━━━━━ Trecho da página ━━━━━

Desde janeiro desse ano, quando o presidente Jair Bolsonaro assumiu o seu mandato após uma eleição extremamente conturbada, grupos de interesse na política nacional que antes pareciam unidos se tornaram rivais ou, no mínimo, divergentes. O governo passou a ter que lidar com conflitos entre aliados, uma realidade que vem se acentuando dramaticamente nos últimos dias. Mas, por qual motivo?

Alguns dizem que agora “máscaras estão caindo” e os farsantes estariam sendo expostos, enquanto os verdadeiros direitistas resistem aos ataques cada vez mais intensos da oposição. É verdade que muitos surfaram na “onda conservadora” nas eleições de 2018, tendo a figura de Jair Bolsonaro como principal cabo eleitoral.

Pessoas como o ex-ator pornô Alexandre Frota seria um desses exemplos. Para alguns, o governador de São Paulo, João Dória, e os meninos do Movimento Brasil Livre (MBL), seriam outros. O fato é que, na verdade, é um erro afirmar que no Brasil até 2018 já haviam grupos de direita consolidados, razão pela qual é prematuro dizer que “máscaras estão caindo”.

━━━━━

Problema proposto: Relacione as pessoas e os grupos que o trecho sobre a política brasileira cita como exemplos de quem surfou na “onda conservadora” das eleições de 2018.

━━━━━ Material fornecido ━━━━━

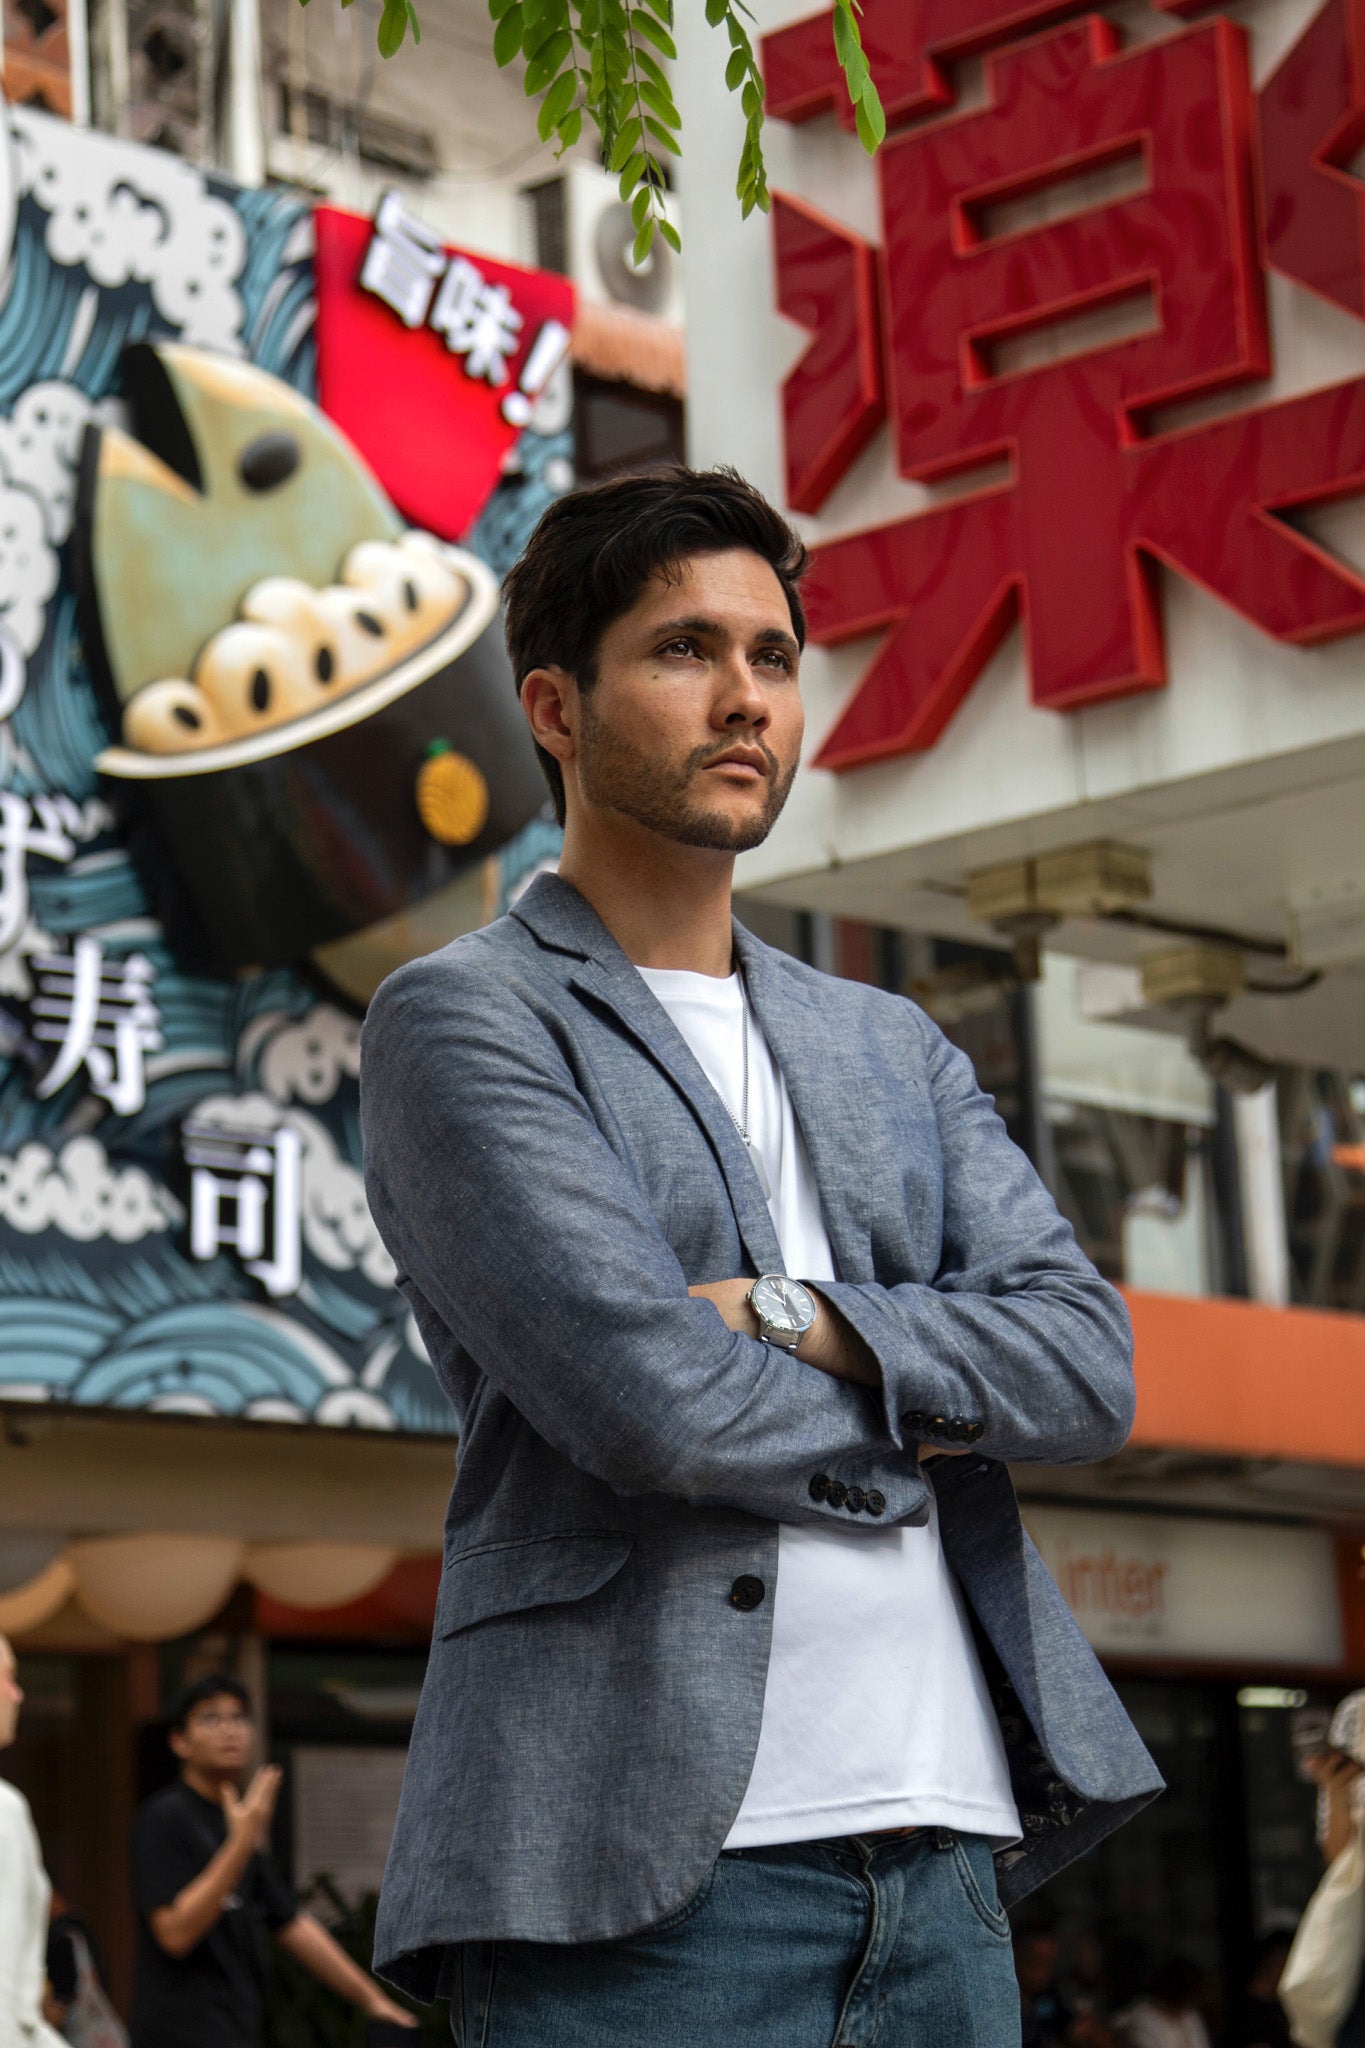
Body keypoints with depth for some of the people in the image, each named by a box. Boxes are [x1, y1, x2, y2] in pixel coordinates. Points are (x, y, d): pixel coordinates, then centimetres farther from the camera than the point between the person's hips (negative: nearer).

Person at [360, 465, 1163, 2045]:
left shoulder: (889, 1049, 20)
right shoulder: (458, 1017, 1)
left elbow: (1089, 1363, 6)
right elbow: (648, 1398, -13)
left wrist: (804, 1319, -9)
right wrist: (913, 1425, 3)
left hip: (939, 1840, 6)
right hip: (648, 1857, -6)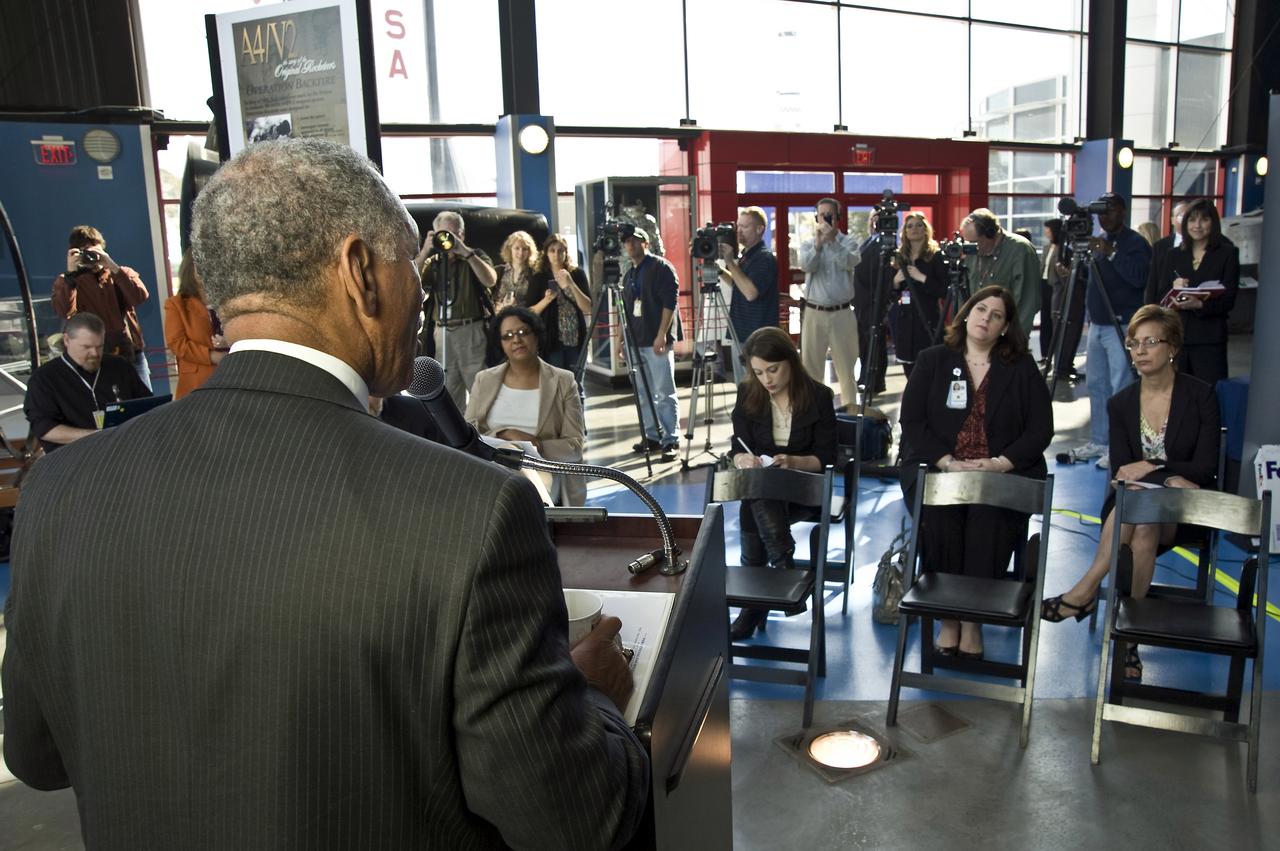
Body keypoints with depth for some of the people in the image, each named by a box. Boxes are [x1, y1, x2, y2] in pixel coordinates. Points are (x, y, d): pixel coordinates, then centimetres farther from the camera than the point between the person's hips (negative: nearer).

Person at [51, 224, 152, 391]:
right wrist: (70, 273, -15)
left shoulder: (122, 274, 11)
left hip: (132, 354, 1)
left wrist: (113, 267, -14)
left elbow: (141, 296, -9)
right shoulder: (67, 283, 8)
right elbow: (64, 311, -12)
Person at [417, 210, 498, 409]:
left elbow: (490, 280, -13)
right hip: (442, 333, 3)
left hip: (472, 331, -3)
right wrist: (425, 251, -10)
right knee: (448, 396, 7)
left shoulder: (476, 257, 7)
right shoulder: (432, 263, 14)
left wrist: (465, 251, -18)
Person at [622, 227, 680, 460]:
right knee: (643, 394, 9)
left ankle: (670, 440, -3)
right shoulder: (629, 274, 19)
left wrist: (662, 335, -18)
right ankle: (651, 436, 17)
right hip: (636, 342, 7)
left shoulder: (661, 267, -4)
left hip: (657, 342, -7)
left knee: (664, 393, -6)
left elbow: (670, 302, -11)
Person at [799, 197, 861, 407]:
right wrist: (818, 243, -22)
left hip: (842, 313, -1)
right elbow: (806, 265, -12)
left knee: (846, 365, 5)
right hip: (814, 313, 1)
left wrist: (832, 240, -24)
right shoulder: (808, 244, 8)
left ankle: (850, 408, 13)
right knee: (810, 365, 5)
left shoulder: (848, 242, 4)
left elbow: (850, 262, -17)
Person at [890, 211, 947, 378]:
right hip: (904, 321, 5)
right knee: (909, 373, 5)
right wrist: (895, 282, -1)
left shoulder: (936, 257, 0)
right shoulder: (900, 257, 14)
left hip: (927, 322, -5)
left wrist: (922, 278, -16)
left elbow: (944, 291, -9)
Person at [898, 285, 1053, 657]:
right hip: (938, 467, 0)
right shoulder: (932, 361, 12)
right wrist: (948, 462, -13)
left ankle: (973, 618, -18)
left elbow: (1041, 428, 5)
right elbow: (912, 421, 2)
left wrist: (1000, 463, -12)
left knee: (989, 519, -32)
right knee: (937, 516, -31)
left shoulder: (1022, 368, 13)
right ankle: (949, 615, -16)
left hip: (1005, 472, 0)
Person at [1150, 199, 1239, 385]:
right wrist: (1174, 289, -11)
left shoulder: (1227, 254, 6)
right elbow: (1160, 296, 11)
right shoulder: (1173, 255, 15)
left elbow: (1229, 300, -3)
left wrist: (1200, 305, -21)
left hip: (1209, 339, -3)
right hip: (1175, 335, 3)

━━━━━

Resolução:
- Alexandre Frota
- João Dória
- Movimento Brasil Livre (MBL)